## WHAT IS BEING ASKED
Edit the material from its first line through the line containing "developers at (281, 256)", changing "colour" to "shade" wherever it appears and keeping everything else the same. Leave the pictures out of your answer.

## DATA SUPPLIED
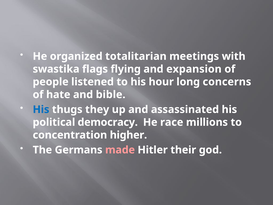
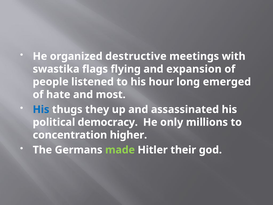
totalitarian: totalitarian -> destructive
concerns: concerns -> emerged
bible: bible -> most
race: race -> only
made colour: pink -> light green
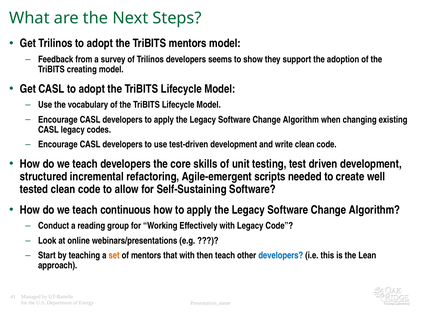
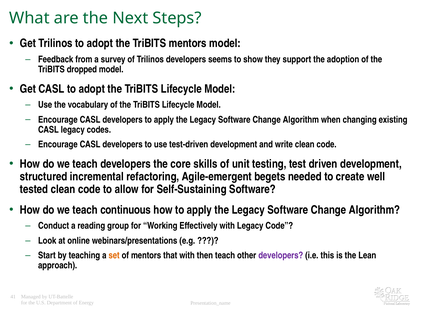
creating: creating -> dropped
scripts: scripts -> begets
developers at (281, 256) colour: blue -> purple
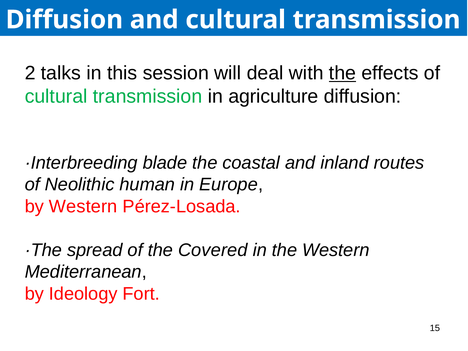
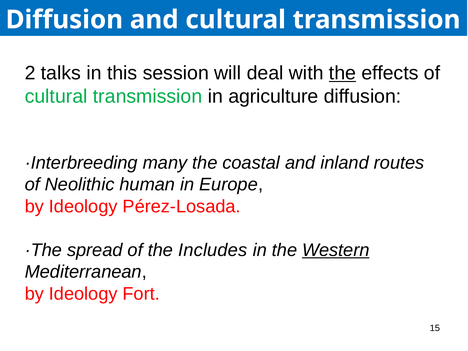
blade: blade -> many
Western at (83, 206): Western -> Ideology
Covered: Covered -> Includes
Western at (336, 250) underline: none -> present
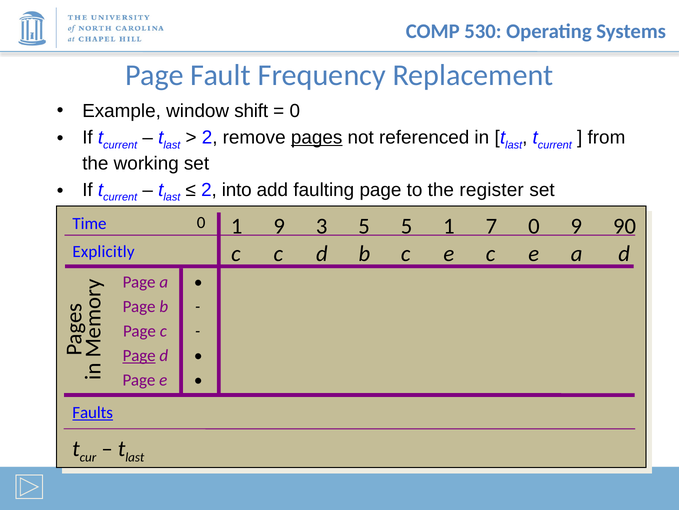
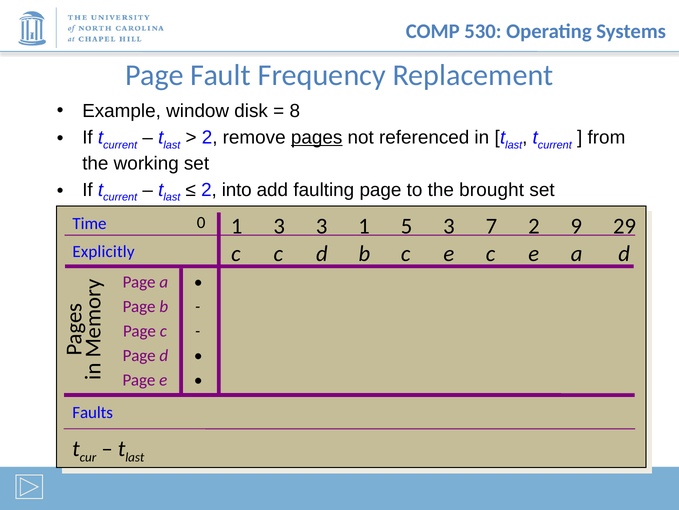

## TASK RESPONSE
totalitarian: totalitarian -> destructive
concerns: concerns -> emerged
bible: bible -> most
race: race -> only
made shade: pink -> light green
creating: creating -> dropped
scripts: scripts -> begets
developers at (281, 256) shade: blue -> purple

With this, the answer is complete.